**TEXTE FOURNI**.

========

Le débat sur la place des religions est souvent très vif dans notre pays. Pourtant, ces dernières décennies sont surtout marquées part la progression de l’athéisme. Entre 1981 et 2018, la part des Français qui disent « croire en Dieu » a baissé de 62 % à 50 %, selon l’enquête européenne sur les valeurs (Arval)1. Au rythme actuel, ils seront minoritaires dans une dizaine d’années. Il s’agit d’une tendance historique liée à l’émancipation des individus vis-à-vis de nombreuses institutions – bien au-delà de l’Eglise catholique – et une conséquence de l’aspiration à une plus grande liberté individuelle dans les choix de vie. C’est particulièrement clair dans le domaine du couple, des pratiques sexuelles et de la procréation. L’élévation du niveau de diplôme et l’accès à l’autonomie des femmes sont deux des principaux moteurs de ces transformations.

Depuis les années 1980, on a assisté à une très forte diminution de ceux qui se déclarent catholiques, de 70 % en 1981 à 32 % en 2018 alors qu’à l’opposé la part de ceux qui indiquent n’appartenir à aucune religion 2 a augmenté de 26 % à 58 %. La part de protestants et d’autres types de religion a légèrement augmenté, de 3 % à 4 %. Celle des musulmans a plus nettement progressé, surtout entre 1999 et 2018, de 1,3 % à 6 % selon l’enquête Arval.

========

Questions de quiz sur des graphiques
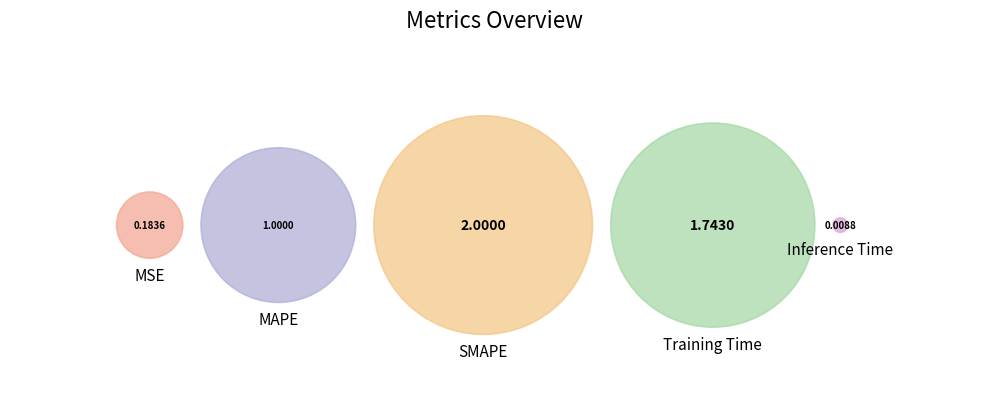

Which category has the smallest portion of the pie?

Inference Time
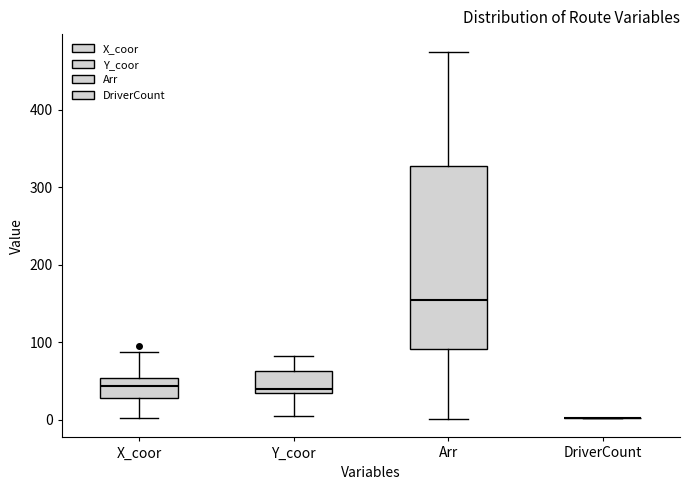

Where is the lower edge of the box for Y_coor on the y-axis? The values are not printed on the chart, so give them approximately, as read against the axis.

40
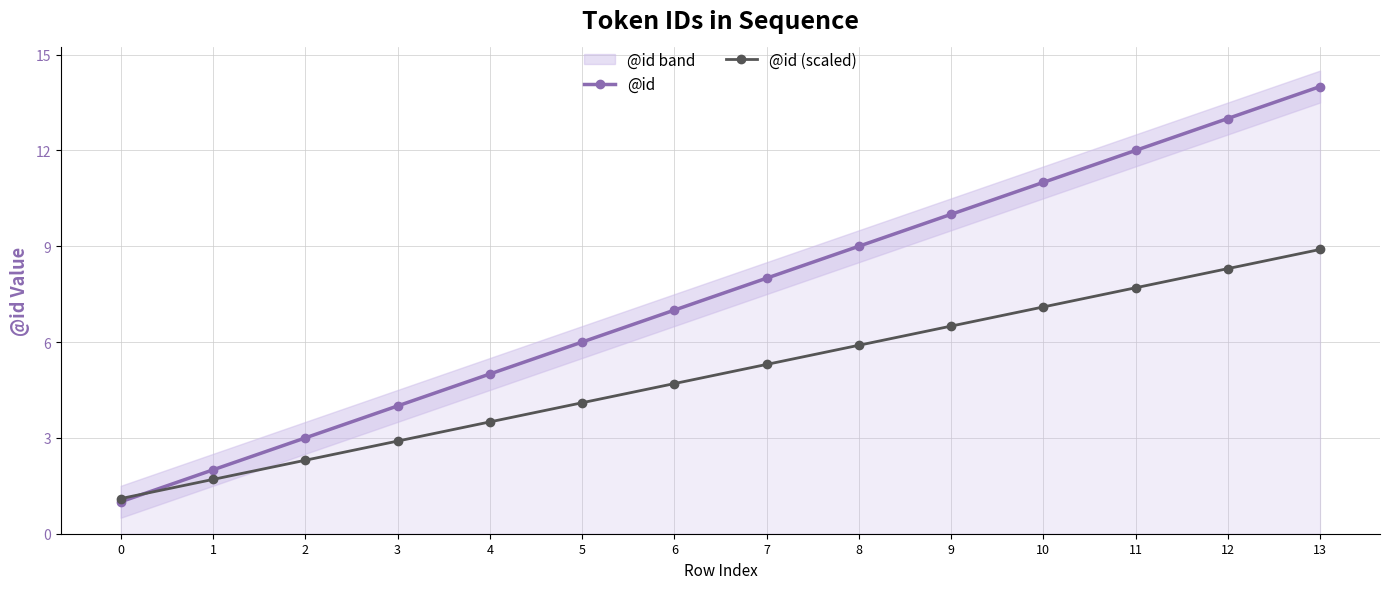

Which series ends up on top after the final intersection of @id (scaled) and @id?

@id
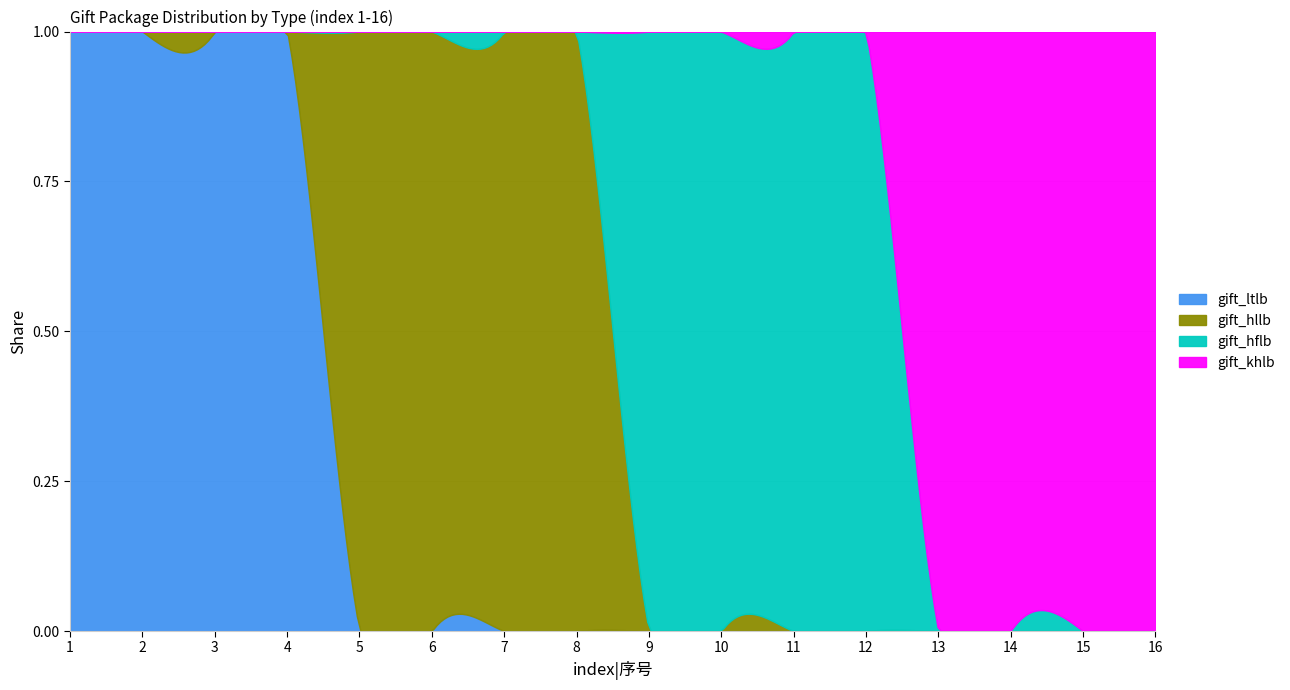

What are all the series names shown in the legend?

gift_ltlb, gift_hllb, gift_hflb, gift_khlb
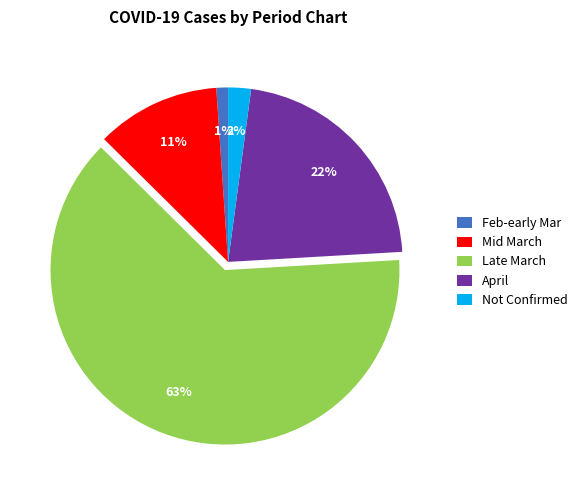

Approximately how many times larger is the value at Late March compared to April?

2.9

========

**TRAVAIL À FAIRE**.
• A. D'après le texte sur les religions en France, comment la part des Français qui se déclarent catholiques a-t-elle évolué entre 1981 et 2018 ?
• B. Poursuivez le texte sur les religions en France à la suite de sa dernière phrase.

**RÉSULTATS**.
• A. Elle est passée de 70 % en 1981 à 32 % en 2018.

• B.
La croyance se distingue de la pratique religieuse. Selon les données 2021 de l’Ifop, 6,6 % des Français se disent catholiques pratiquants. L’institut ne distingue pas les pratiquants pour les autres religions, mais une enquête du même institut menée en 2019 indiquait que seuls 38 % des musulmans interrogés disent aller généralement à la mosquée le vendredi, ce qui représente environ 1,6 % de la population française si l’on se base sur les données 2021 de l’Ifop, qui enregistre 4,2 % de musulmans. Au total, les religieux pratiquants ne représentent depuis longtemps dans la société française qu’une très petite minorité. Au total, selon l’enquête Arval, 12 % de la population assiste à un service religieux au moins une fois par mois (données 2018) et 8 % chaque semaine. En 1981, les proportions étaient respectivement de 18 % et 12 %.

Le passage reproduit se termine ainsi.